Додин очень настаивает на том, что он называет «формальные законы», «абсолютная абстракция», и мне это понятно. Потому что я помню, как начинало это поколение, Додин, Гинкас, Яновская. У Додина в 1974 году вышел спектакль «Разбойник» в маленьком областном театре на ул. Рубинштейна (теперь это тот же Театр Европы). Там же Г. Яновская примерно в эти годы поставила «Вкус меда» Ш. Делани. Первое, что тогда еще бросалось в глаза в спектаклях тогдашних молодых, – это огромное количество каких-то физических приспособлений и предметов – лестниц, канатов, веревок, клеток, в общем, всего того, с чем актеру нужно было взаимодействовать, как-то это все обыгрывать. Как-то с этим существовать, а не просто участвовать в диалогах с другими актерами. По тогдашним, действительно советским, меркам, все это тянуло на «формализм». Так думал, например, печально известный в те времена критик Марк Любомудров, аналог московского Юрия Зубкова, свято охранявшего мертвые идеологические заветы. «Формализм» и в 70-е годы был еще бранным словом, почти приговором, что шло от тех самых славных времен, когда за «формализм» в искусстве могли расстрелять и действительно расстреливали, как расстреляли Мейерхольда. Поэтому в этом приятии формы молодой режиссурой 70-х годов, в этой потребности владения формой, в этом языке пространства, рисунка и мизансцен и был заключен их боевой пафос. Тогда это действительно было прорывом. За это стоило бороться.
Но сегодня так яростно защищать форму уже нет необходимости. Язык пространства, мизансцен, пластики, света, музыки, в общем, всех средств внешней сценической выразительности освоен прочно и очень многими. Поколения режиссуры, идущие вслед за поколением Л. Додина, могут продемонстрировать чудеса того, что Додин называет «формальными законами».
Сегодня поражает другое. То, что мы за отсутствием строгой терминологии и из-за путаницы понятий все-таки называем «психологической школой». Глаза актера, весь его внутренний аппарат, его живая энергетика на нас воздействуют неизмеримо сильнее, чем любые мизансцены, сколь бы изощренными и выразительными они ни были. Поэтому сегодня Додин театр плохой и хороший, настоящий и ненастоящий определяет иначе, он говорит: «…есть попытка искусства, а есть уверенная имитация. Вот здесь, мне кажется, и проходит разделительная черта. И весь ужас в том, что одно от другого очень непросто отличить, а сегодня время сплошной имитации».
Додин не аристократ в искусстве.
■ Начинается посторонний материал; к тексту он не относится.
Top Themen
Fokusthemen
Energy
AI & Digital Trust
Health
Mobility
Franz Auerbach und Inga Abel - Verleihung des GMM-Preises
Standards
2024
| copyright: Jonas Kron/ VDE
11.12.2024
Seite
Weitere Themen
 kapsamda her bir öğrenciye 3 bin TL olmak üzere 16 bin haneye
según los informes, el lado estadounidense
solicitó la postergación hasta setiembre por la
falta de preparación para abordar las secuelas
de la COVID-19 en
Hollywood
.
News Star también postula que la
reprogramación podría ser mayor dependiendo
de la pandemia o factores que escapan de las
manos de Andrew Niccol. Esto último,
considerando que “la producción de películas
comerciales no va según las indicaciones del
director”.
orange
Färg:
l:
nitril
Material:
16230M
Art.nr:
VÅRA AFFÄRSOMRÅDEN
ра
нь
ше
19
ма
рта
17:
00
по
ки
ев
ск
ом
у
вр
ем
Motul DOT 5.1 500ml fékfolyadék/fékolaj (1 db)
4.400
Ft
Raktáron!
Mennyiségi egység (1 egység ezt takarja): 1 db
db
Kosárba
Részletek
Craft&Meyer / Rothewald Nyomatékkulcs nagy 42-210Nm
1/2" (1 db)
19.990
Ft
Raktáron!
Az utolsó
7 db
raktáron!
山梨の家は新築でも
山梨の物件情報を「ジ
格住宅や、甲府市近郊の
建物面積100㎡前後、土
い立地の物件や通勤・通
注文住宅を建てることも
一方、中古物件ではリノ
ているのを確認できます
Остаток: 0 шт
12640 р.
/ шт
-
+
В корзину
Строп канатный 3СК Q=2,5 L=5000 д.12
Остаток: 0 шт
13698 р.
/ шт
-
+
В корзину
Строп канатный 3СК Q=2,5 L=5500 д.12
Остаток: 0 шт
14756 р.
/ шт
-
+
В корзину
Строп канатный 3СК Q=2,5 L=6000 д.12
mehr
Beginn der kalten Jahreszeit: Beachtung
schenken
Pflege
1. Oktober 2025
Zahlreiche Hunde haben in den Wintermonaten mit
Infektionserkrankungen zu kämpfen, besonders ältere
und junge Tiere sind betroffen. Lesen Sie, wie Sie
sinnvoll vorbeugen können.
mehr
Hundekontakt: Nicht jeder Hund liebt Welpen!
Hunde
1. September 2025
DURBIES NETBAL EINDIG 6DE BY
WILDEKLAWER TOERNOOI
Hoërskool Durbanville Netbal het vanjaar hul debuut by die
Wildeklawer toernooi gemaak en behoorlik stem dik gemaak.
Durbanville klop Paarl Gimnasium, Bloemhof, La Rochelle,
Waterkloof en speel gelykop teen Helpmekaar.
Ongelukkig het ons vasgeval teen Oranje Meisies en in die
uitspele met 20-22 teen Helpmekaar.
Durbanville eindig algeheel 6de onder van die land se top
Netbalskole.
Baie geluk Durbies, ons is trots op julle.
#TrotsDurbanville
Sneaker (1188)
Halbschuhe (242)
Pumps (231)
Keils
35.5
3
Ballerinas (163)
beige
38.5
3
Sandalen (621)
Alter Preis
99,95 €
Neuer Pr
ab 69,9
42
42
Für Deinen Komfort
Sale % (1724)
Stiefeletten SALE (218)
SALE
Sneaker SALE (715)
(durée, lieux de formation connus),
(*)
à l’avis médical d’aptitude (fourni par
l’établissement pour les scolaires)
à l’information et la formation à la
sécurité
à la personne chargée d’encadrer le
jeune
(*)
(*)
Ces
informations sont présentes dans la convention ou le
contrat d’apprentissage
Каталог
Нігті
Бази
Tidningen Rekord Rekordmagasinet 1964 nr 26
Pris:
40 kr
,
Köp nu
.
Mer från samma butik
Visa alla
Он демократичен и очень ценит простое человеческое «я». Его актеры в игре идут от себя и при этом настолько погружаются в глубину образов, что поражаешься этому как будто давно забытому искусству.
У Додина и на гастролях, и дома всегда аншлаги, в его маленький театр на ул. Рубинштейна не попасть, билеты на премьеры стоят невероятно дорого. Зритель, видно, истосковался по полноценным человеческим переживаниям, по человечности вообще. Среди агрессивной «желтой» режиссуры Додин с его традиционализмом, глубиной, обстоятельностью выглядит фигурой полноценной и в хорошем смысле нормальной на фоне аномалий некоторых театральных экспериментов.
Додин в театре решает вопросы личностного плана, вопросы смысла жизни, познания себя, в чем не раз признавался в своих интервью. И о чем бы он ни говорил, какой бы эпохи ни касался, он прежде всего касается вопросов познания, в том числе познания и своего внутреннего «я», противоречивого и вовсе не однозначного.
Он всегда был тяжеловесом в профессии. И как будто подавлял силой своей личности, несмотря на всю свою кажущуюся мягкость. Подавляли силой и страстью и его спектакли, которые шли по два вечера и своей протяженностью и густонаселенностью создавали образцы тотального театра. Режиссер не мог высказаться короче, идти на поводу у публики. которая пришла в театр отдыхать. Додин, скорей всего, считал, что публика пришла в театр для того, чтобы думать и постигать те смыслы, которые заложены художником.